The key issue as regards the economic benefits has been identified as the Open taking place during school holidays. Reports in Australia have suggested that the three-round qualification event for the tournament proper might be scrapped.
This would be done to ensure that the main event is only postponed by one week. If that happened, some of the Open would definitely take place during school holidays – something that would certainly make broadcaster Nine much happier.
But there is still confusion about how biosecurity regulations would be applied in the lead-up to the tournament. Quarantine arrangements need to be finalised, and there is currently no guarantee in place that players could play in warm-up events or even train if they were required to quarantine.
Players such as Rafael Nadal and Novak Djokovic have urged fellow professionals to remain patient, but there remain issues with how to prepare properly for the tournament.
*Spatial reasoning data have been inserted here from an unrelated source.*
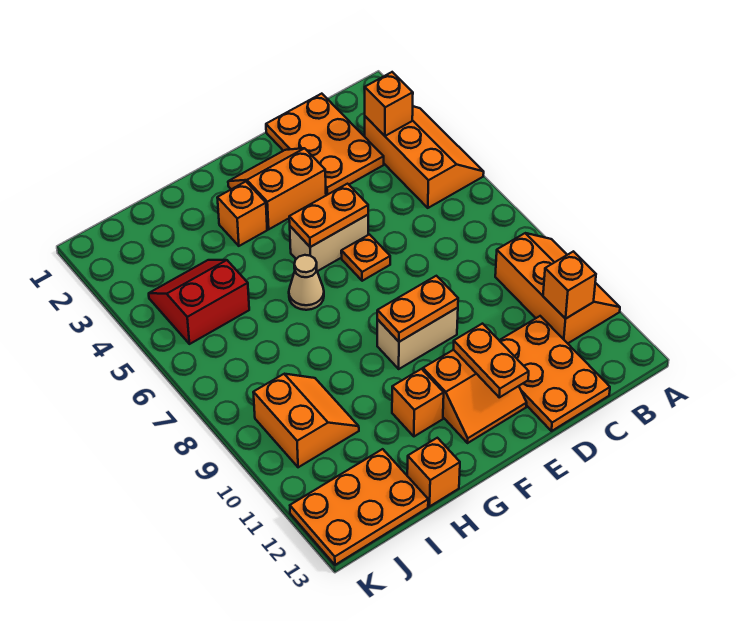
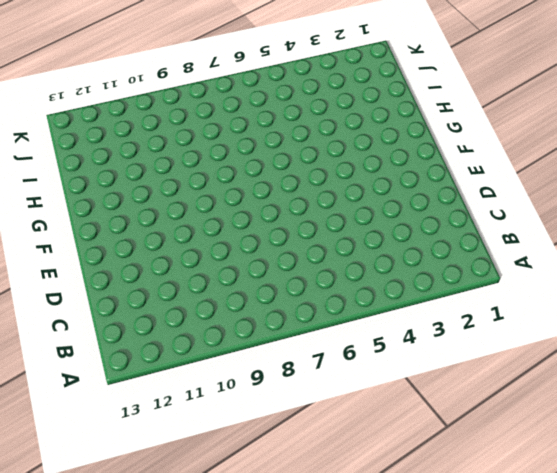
none -> orange slope A3:B5 level 1 top B
none -> orange slope A9:B11 level 1 top B
none -> orange plate C1:D3 level 1

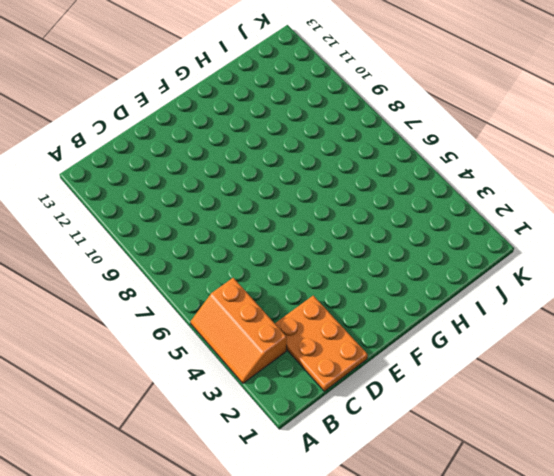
none -> orange slope A9:B11 level 1 top B
none -> orange plate C11:D13 level 1
none -> orange slope E2:F3 level 1 top 3

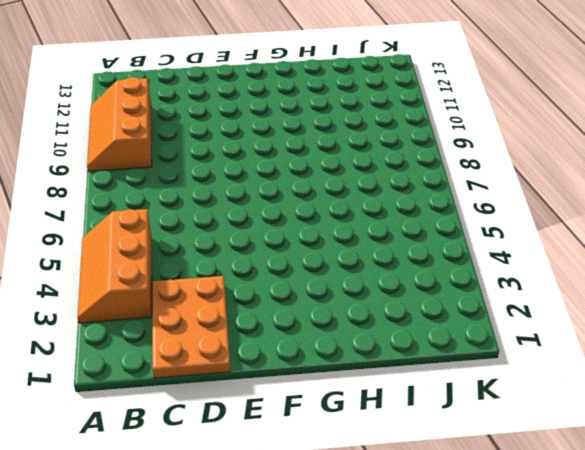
none -> orange plate C11:D13 level 1
none -> orange slope E2:F3 level 1 top 3
none -> tan brick E5:F5 level 1

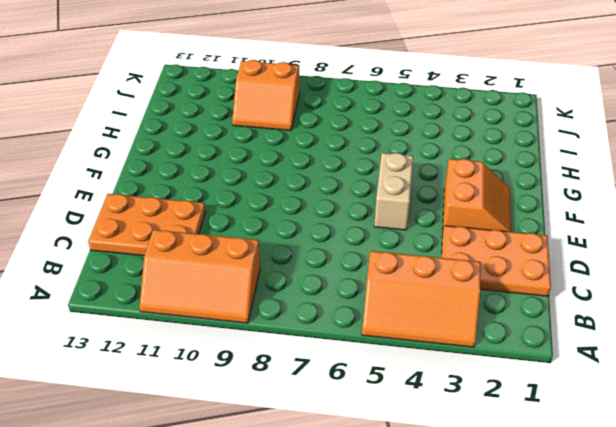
none -> orange plate E6 level 1
none -> tan brick E9:F9 level 1
none -> orange slope E11:F12 level 1 top 11

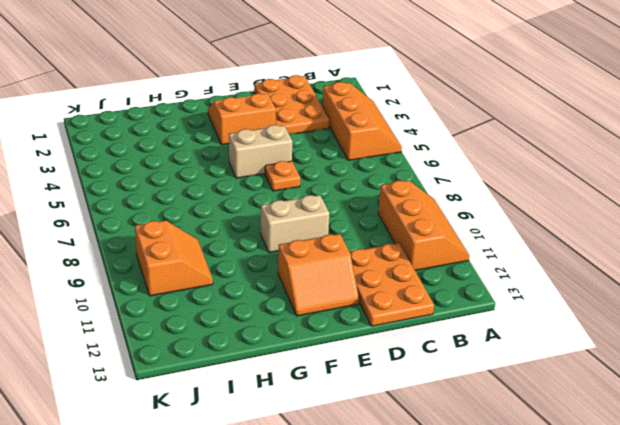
none -> orange brick G3 level 1
none -> tan cone G6 level 1
none -> orange brick G11 level 1

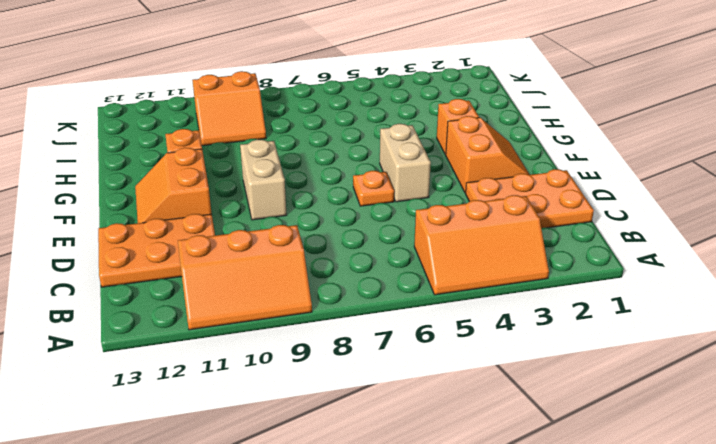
none -> tan cone G6 level 1
none -> orange brick H13 level 1
none -> red slope I4:J5 level 1 top 5

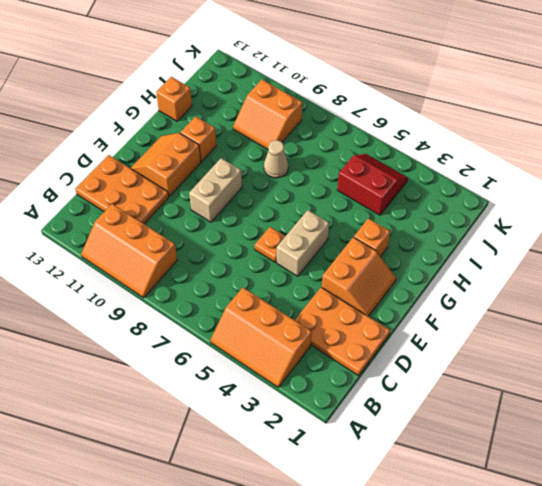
tan cone H8 level 1 -> tan cone G6 level 1
red slope I4:J5 level 1 top I -> red slope I4:J5 level 1 top 5
none -> orange plate I12:K13 level 1
none -> orange brick B3 level 2
none -> orange brick B11 level 2

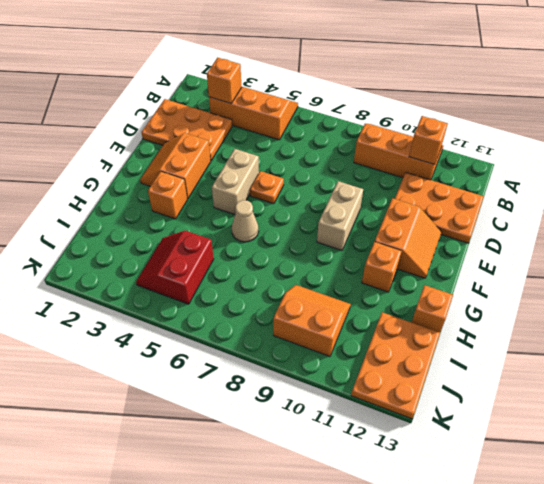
none -> orange plate E5:F5 level 2
none -> orange plate E9:F9 level 2
none -> orange plate E11:E12 level 2

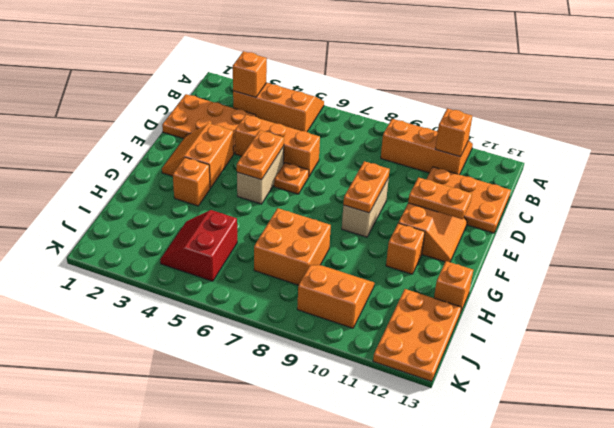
orange brick D4:D6 level 1 -> none
orange brick H7:I8 level 1 -> none
none -> tan cone G6 level 1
John Millman, an Australian who was last month elected to the ATP Tour Player Council, has asserted that playing in such a high-profile tournament without being able to train properly beforehand is impossible.
With such a range of issues to consider, ranging from health and safety during a global pandemic, to players’ professional needs and the integrity of the tournament as well as economic issues, this is a knotty problem for the sport of tennis to unravel.
Vaccines for Covid-19 may well be on the horizon, but the issues that it raises for professional sport are likely to last for many more months, if not years. As an individual, rather than a team, sport, tennis has its own unique challenges to face.
Reports earlier this week have suggested that players will be able to practice during quarantine but will not be able to compete. Those same reports also suggested that the tournament’s start date will be moved from January 18 to January 25 or February 1.
AO Update: My understanding is that the international players will be able to quarantine from Jan 7-21 supervised by Victoria Police & will be able to practice but not compete.
Jan 25 or Feb 1 start to be confirmed, & decision still to be made on Qualies & lead in tournament/s
— BrettPhillips (@BrettAPhillips) November 24, 2020
The state of Victoria is set to ease its quarantine policy for arrivals into the state from December 7. Players have reportedly been informed that they will not be allowed into Victoria until January, however, so that the hotel quarantine system does not become over-burdened.
If players are allowed to practice during quarantine then they may be subject to police supervision in order to ensure compliance with health protocols. Victoria premier Daniel Andrews has taken a typically hard line when it comes to players’ quarantining arrangements.
As a reaction to reports that players might be able to quarantine for 10 rather than 14 days, Andrews said: “As important as a tennis tournament is, we’re not going to jeopardise our coronavirus status by anything other than the highest standards.”
Victoria has now gone 26 days without a new incident of coronavirus, so hopefully tennis fans will see a date set soon for the year’s first Grand Slam event.